St. Katharine Drexel survived the racism and social unrest of the Gilded Age; the 1918 Influenza pandemic; the wearying, continued threats from enemies to her mission; and breast cancer and an invasive mastectomy. She seemed unstoppable, but in the end, it was her heart that couldn’t keep up. After suffering a severe heart attack, she was left bedridden for about twenty years, which she devoted to prayer for her order. She died on March 3, 1955.

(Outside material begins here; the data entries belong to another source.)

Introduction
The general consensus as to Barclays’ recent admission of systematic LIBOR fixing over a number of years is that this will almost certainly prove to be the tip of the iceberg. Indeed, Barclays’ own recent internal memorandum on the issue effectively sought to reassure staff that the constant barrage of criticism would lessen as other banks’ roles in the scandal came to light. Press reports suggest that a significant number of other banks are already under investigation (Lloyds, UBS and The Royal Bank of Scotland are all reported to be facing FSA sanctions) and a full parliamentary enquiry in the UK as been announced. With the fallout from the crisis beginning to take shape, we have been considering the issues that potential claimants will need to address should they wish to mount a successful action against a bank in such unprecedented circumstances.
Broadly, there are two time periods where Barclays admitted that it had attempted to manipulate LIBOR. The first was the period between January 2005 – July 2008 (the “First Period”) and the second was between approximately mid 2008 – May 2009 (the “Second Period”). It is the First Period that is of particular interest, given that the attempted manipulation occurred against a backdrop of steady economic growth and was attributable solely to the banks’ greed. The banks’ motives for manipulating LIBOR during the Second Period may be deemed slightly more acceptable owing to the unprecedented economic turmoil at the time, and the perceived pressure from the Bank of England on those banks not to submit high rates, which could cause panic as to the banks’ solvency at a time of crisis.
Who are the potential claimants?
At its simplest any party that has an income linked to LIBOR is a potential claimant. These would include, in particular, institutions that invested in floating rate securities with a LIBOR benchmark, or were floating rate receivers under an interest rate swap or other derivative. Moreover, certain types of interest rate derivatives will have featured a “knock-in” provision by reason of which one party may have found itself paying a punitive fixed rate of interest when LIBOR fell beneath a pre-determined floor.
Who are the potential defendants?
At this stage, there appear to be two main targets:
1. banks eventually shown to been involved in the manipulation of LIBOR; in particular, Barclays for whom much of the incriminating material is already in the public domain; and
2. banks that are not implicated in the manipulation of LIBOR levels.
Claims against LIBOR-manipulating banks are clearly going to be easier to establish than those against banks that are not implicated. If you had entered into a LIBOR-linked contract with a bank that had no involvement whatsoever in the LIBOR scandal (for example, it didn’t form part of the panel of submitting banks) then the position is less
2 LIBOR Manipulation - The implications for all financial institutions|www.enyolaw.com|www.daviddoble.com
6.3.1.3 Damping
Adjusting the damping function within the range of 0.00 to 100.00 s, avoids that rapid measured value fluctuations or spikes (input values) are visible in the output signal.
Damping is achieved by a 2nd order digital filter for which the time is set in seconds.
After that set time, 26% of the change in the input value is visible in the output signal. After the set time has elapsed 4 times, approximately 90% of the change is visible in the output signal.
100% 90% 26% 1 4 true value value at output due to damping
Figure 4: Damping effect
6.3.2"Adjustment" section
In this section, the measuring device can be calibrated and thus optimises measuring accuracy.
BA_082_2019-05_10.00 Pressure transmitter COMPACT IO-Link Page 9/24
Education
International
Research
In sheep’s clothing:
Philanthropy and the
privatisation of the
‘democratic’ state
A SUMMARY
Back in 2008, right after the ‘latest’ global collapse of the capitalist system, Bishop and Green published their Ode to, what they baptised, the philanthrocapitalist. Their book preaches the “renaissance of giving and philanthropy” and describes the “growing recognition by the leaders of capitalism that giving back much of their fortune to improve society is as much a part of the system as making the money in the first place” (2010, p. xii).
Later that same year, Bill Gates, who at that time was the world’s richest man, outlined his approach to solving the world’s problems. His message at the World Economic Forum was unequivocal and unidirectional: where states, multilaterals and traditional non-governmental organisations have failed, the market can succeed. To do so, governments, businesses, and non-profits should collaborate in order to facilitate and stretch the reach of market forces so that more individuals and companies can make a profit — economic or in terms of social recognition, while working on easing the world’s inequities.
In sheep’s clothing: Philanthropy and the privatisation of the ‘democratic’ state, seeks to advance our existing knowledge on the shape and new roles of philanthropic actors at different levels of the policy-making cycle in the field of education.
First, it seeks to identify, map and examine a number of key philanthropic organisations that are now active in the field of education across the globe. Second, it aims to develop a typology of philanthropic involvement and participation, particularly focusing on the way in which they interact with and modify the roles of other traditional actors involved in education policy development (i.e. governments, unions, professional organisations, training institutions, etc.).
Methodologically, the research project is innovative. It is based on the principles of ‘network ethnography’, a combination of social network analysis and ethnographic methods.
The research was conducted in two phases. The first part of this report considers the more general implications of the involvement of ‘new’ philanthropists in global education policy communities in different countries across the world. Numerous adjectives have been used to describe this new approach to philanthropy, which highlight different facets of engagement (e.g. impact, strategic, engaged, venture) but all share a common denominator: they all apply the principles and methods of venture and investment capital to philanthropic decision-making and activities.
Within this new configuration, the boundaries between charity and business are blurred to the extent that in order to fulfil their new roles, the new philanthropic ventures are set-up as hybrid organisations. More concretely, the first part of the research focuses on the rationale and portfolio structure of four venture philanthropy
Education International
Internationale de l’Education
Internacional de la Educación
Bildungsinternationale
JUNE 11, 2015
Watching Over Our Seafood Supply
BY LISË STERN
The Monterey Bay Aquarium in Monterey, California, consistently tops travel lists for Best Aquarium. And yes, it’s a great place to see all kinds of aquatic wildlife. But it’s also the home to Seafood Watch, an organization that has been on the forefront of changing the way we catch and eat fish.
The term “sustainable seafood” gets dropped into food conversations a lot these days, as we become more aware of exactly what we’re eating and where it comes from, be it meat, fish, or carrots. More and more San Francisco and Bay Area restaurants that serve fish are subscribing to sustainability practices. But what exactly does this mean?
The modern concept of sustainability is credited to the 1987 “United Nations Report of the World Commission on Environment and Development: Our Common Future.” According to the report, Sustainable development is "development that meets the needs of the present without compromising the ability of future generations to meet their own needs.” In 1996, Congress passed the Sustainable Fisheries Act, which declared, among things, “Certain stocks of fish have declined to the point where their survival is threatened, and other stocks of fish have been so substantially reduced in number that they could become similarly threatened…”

Mother Drexel understood that the dignity of the human person mattered, in accordance with Christ’s teachings and the Church, and all those years ago, she saw the mistreatment of human beings based on the color of their skin as grievous sin in need of immediate correction. Sadly, due to the lingering reality of racism, and the insult and pain it brings with it, this need continues.
Katharine’s tenacious desire to pursue peace and racial equality stirred great apprehension in many around her, and that apprehension was rooted in not only the sin of racism but her challenges to social norms. When schools for the children of the Native American and black communities were erected, residents were forced to confront their own attitudes about race, human rights, equality, and education. Such confrontations with conscience (and the recognition that yes, racism still exists in the nation) are still necessary and ongoing in our times.
It seems appropriate that St. Katharine’s feast day arrives just after Black History Month which, more often than not, falls within the season of Lent—a time for self-abnegation, interior reflection, prayer and, hopefully, self-correction and growth. May all of us be inspired by St. Katharine Drexel—who gave away everything for the sake of love—to deny and rectify any desire to pre-judge our neighbors, which is an act of prejudice. For, as Jesus made plain, “For as you judge, so will you be judged, and the measure with which you measure will be measured out to you” (Matt. 7:2) Let us reflect on how to serve humanity, rather than hold back—especially remembering those left on the margins or unable to speak for themselves.
And let us pray and fast for an end to all attacks upon the dignity of the human person, taking our inspiration from the words of this great saint: “Why don’t you get into the habit of seeing God in the soul of [each person] you deal with. . . . Rid yourself of self by not thinking of yourself. In this thought, this desire, this act, is there anything of God’s service, God’s glory? If so, think it, desire it, speak it, act it.”